The national team, which first competed at the Arafura Games was originally known as the Bulldogs, the name being chosen as the AFL's Western Bulldogs wore the Samoan national colours and has sent some professional players to visit the islands on clinics. The team was later renamed the 'Kangaroos', after forging ties with the North Melbourne Football Club.

==Participation==
In 2004, Samoa had a total of 246 players including 80 senior players in 4 teams consisting of over 80 players and 166 juniors in six school sides.

According to the 2007 AFL International Census, these figures have not changed.

Over 5000 primary school children have experienced a 6-week plus program in 2007 with programs designed for each sector of primary school children developing skills from fundamental motor skills, body awareness activities and game specific skills.

The programs in primary schools year levels are titled 'Reach for the stars'(K-2), Kicking Goals (3-5), Let them Fly (6-8).

==Notable players==
Fia Tootoo has represented Samoa on numerous occasions in the Australian Football International Cup and plays football semi-professionally in Australia.

| Currently on an AFL senior list |

| Player | AFL Years* | AFL Matches* | Clubs played for/plays for | Connections to Samoa, References |
|---|---|---|---|---|
| Mykelti Lefau | - | - | Richmond (VFL) / Casey (VFL) | Father |
| Lamont Kalolo | - | - | Brisbane Lions Academy |  |
| Shem Tatupu | - | - | Hawthorn (VFL) | Father |
| Karmichael Hunt | 2011–2014 | 44 | Gold Coast | Mother |
| Aaron Edwards | 2003–2014 | 91 | West Coast/North Melbourne/Richmond | Born Pago Pago. Mother |
| Mikaele Pesamino | - | - | - | Played for Samoa in 2005 International Cup, represented Samoa in rugby |
| Rambo Tavana | - | - | - | Played for Samoa in 2005 International Cup, represented Samoa in rugby |
| Fia Tootoo | - | - | - | Played for Samoa in International Cup |

| Currently on an AFLW senior list |

| Player | Years | AFLW Matches | Connections to Samoa, References |
|---|---|---|---|
| Vaomua Laloifi | 2020– | 15 | Born |

==Samoa Rules==

Samoa Rules is a game derived from Australian rules football that has also been played in Samoa. The game is played on rugby fields and each team consists of 15 players per side.

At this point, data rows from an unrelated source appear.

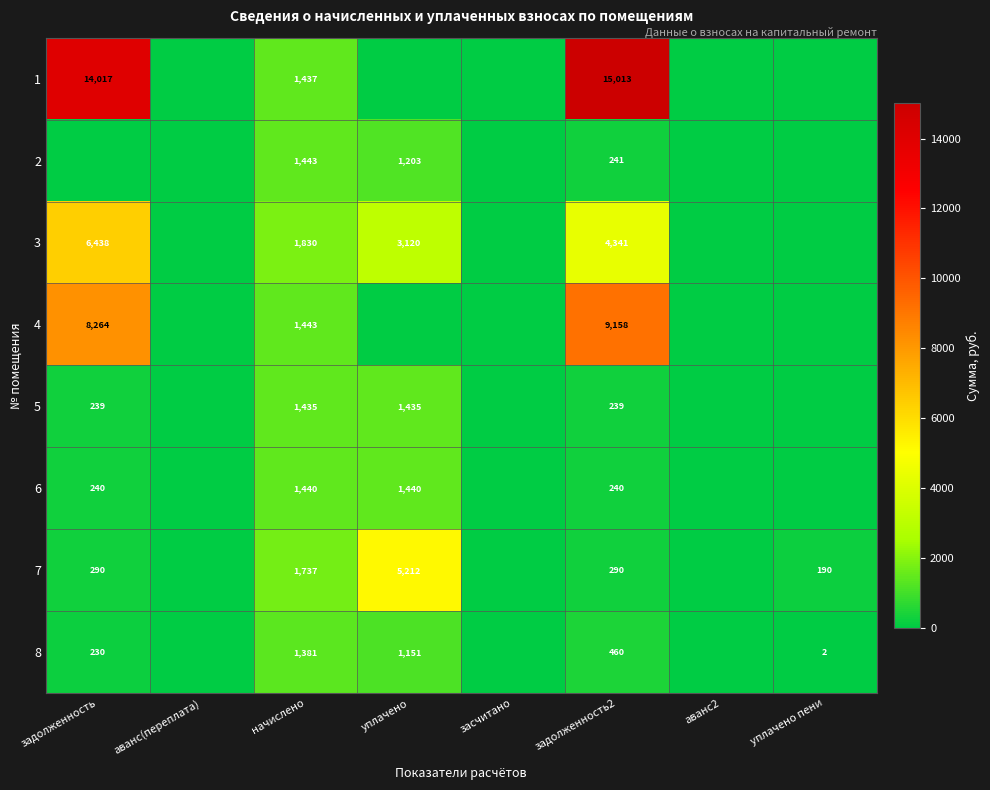

What is the total value across all series at задолженность2?

29982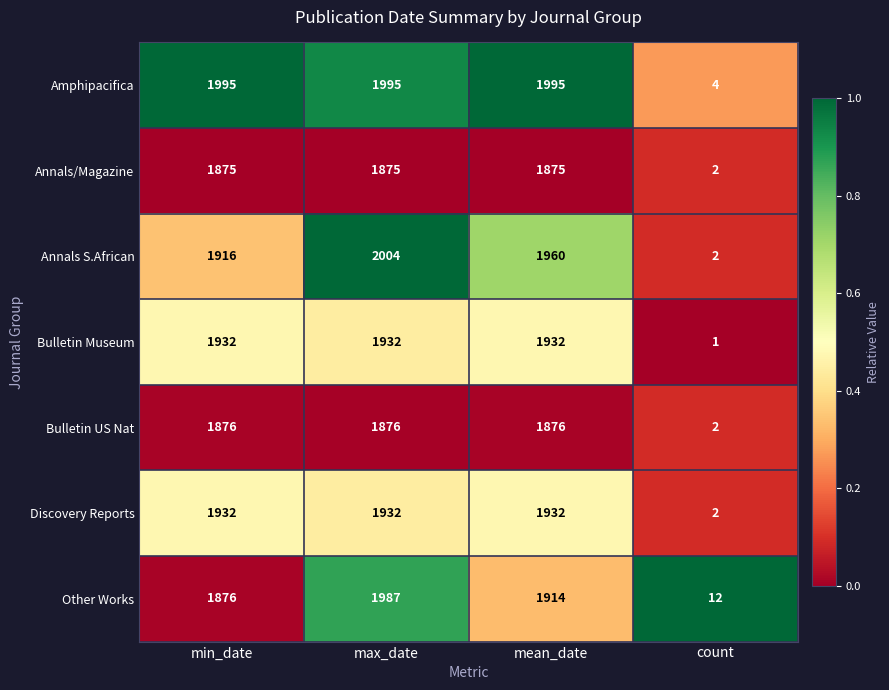

What is the difference between the Annals S.African values at mean_date and min_date?

44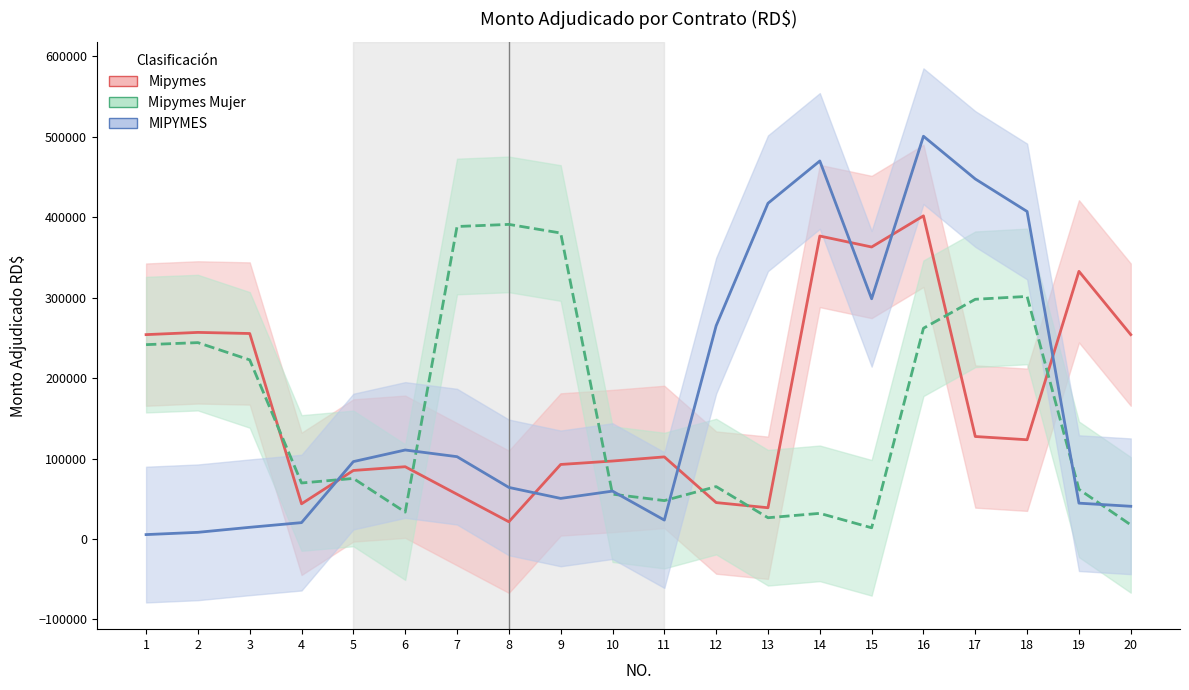

What is the value of the MIPYMES point at the 5th from the left?

96163.3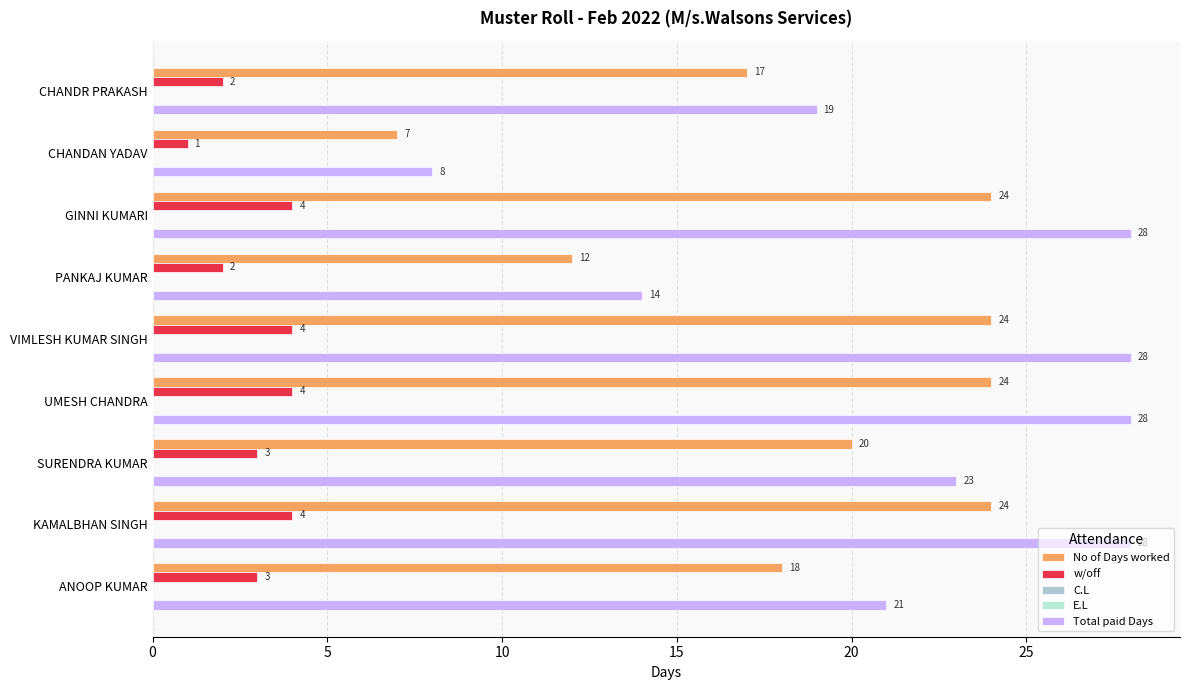

Is the value of C.L at 20 greater than the value of E.L at 25?

No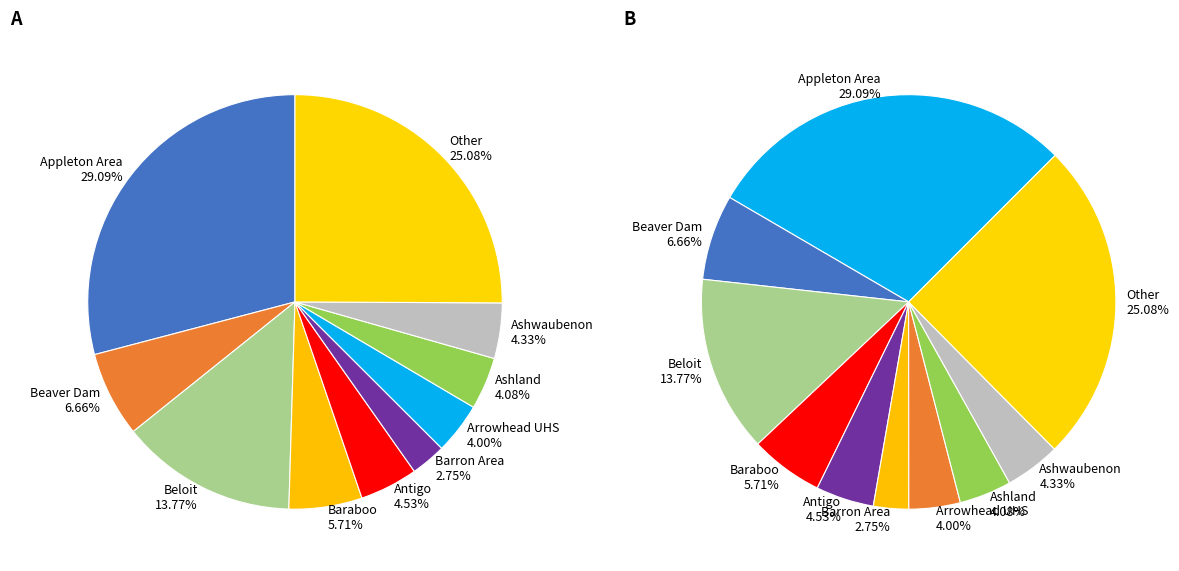

The Barron Area slice represents 11% of the pie. True or false?

False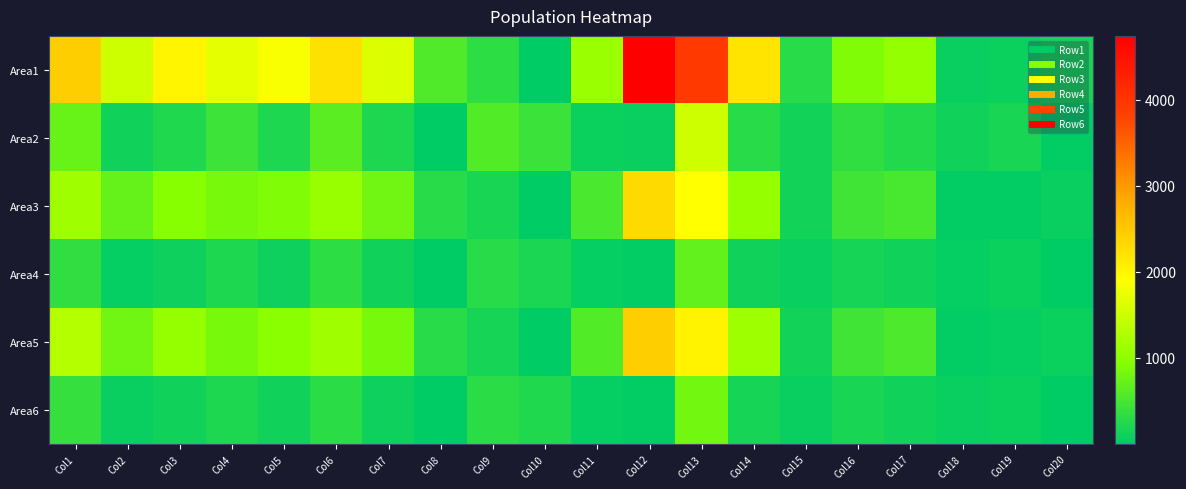

Count the number of data series in this chart.

6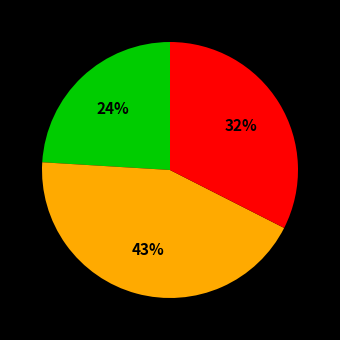

Is there any slice that represents more than half of the pie?

No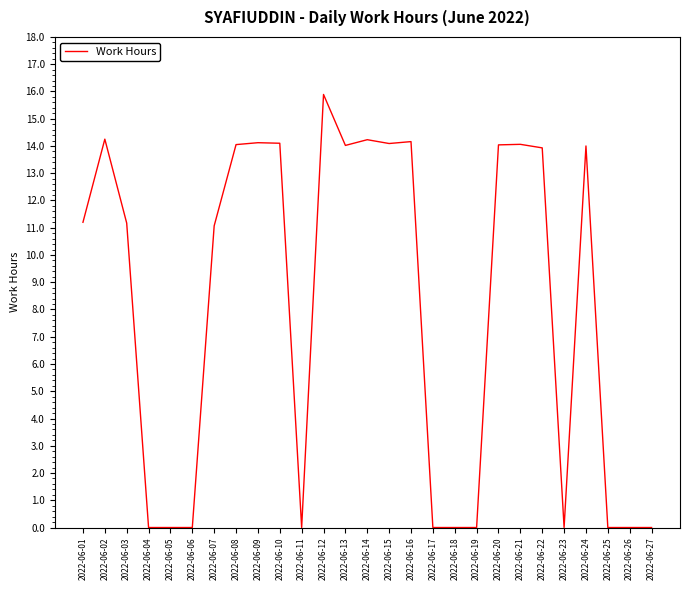

What is the sum of the values at 2022-06-07 and 2022-06-23?

11.1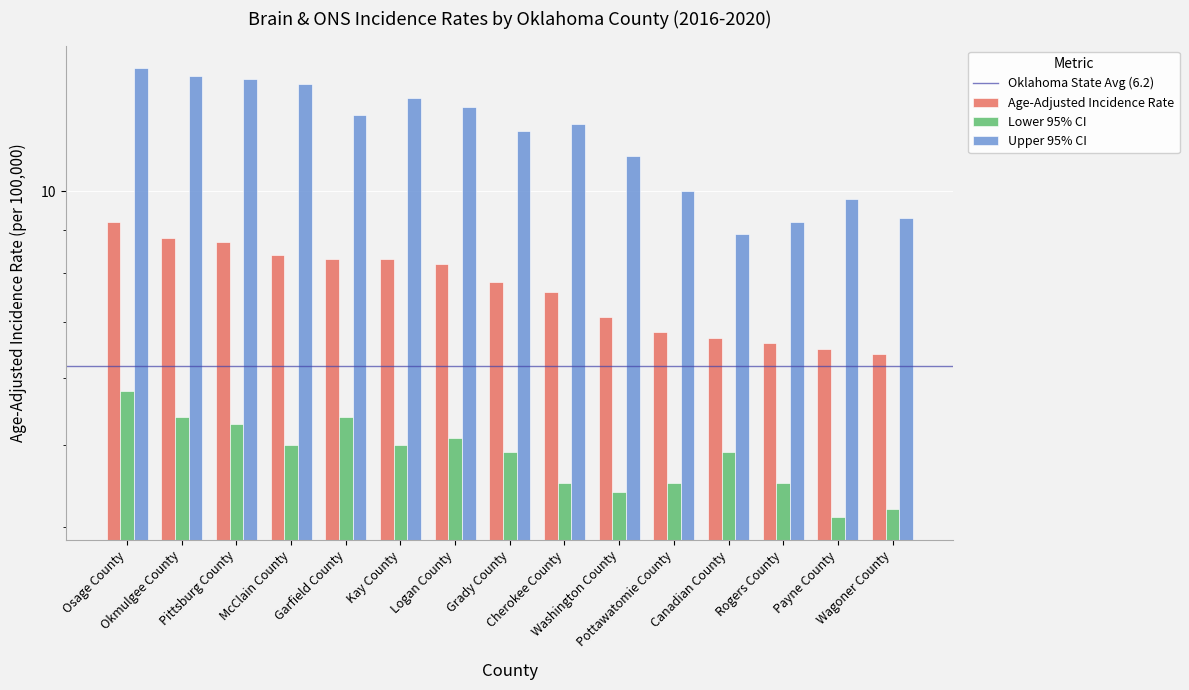

Where is Age-Adjusted Incidence Rate nearest to the value 7?

Washington County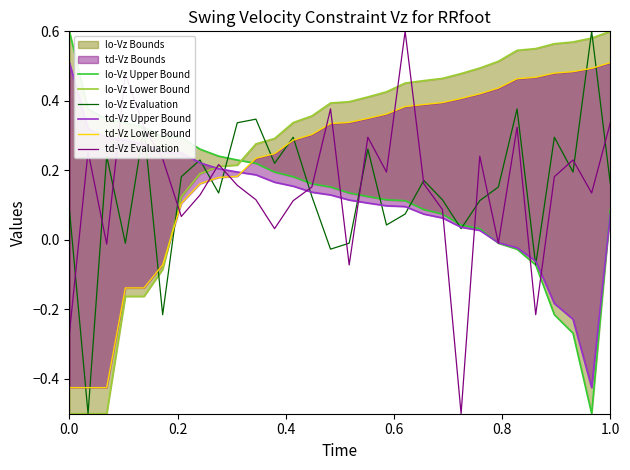

What is the highest value of the lo-Vz Evaluation series?

0.6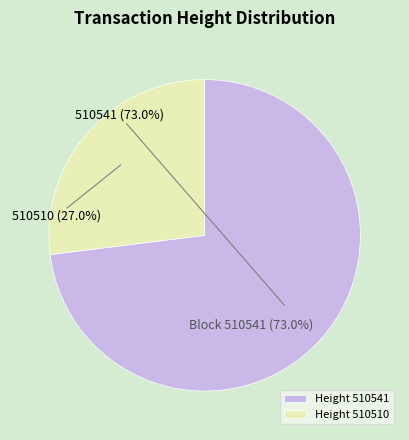

To the nearest percent, what is the difference between the 510541 and 510510 slice percentages?

46%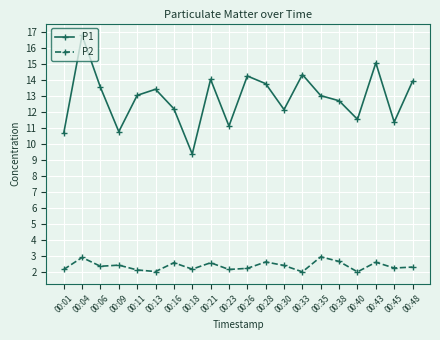

Is the value of P1 at 00:21 greater than the value of P2 at 00:40?

Yes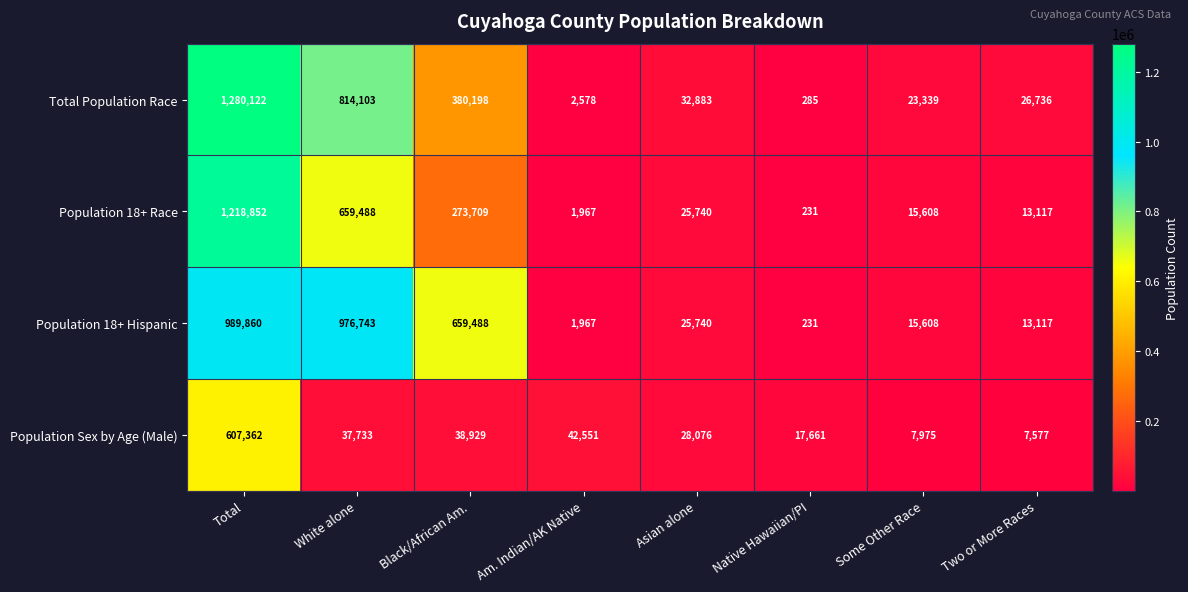

What is the minimum value shown in the chart?

231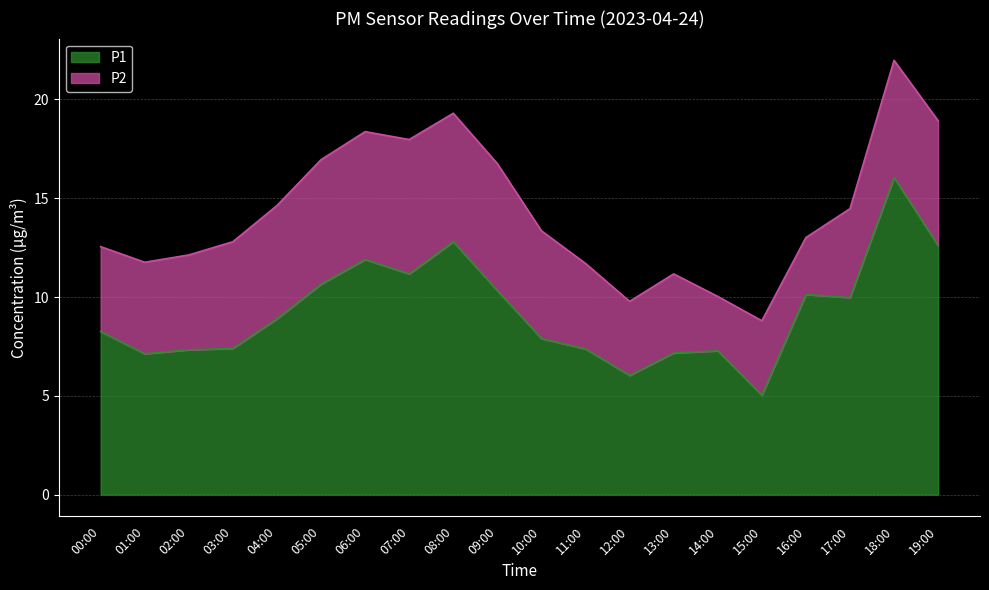

What is the label of the 10th point from the left?

09:00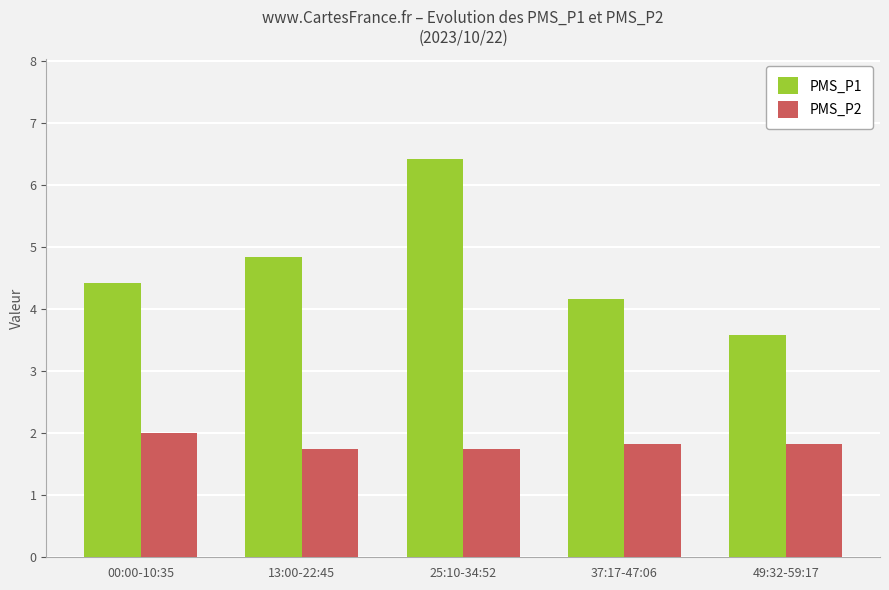

Between 13:00-22:45 and 25:10-34:52, which series saw the biggest shift?

PMS_P1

Unlike Australian rules football, player movement is restricted to zones (similarly to Rec Footy). There is a line across the centre that backs and forwards can not cross. Onballers are allowed to go anywhere.

The Vailima Six-Shooters' Championship began in Samoa in 1998 under these rules, becoming known as Samoa Rules. A number of Samoa Rules players went on to represent Samoa in the Samoan national Australian rules football team, known originally as the Bulldogs and since 2008 as the "Kangaroos".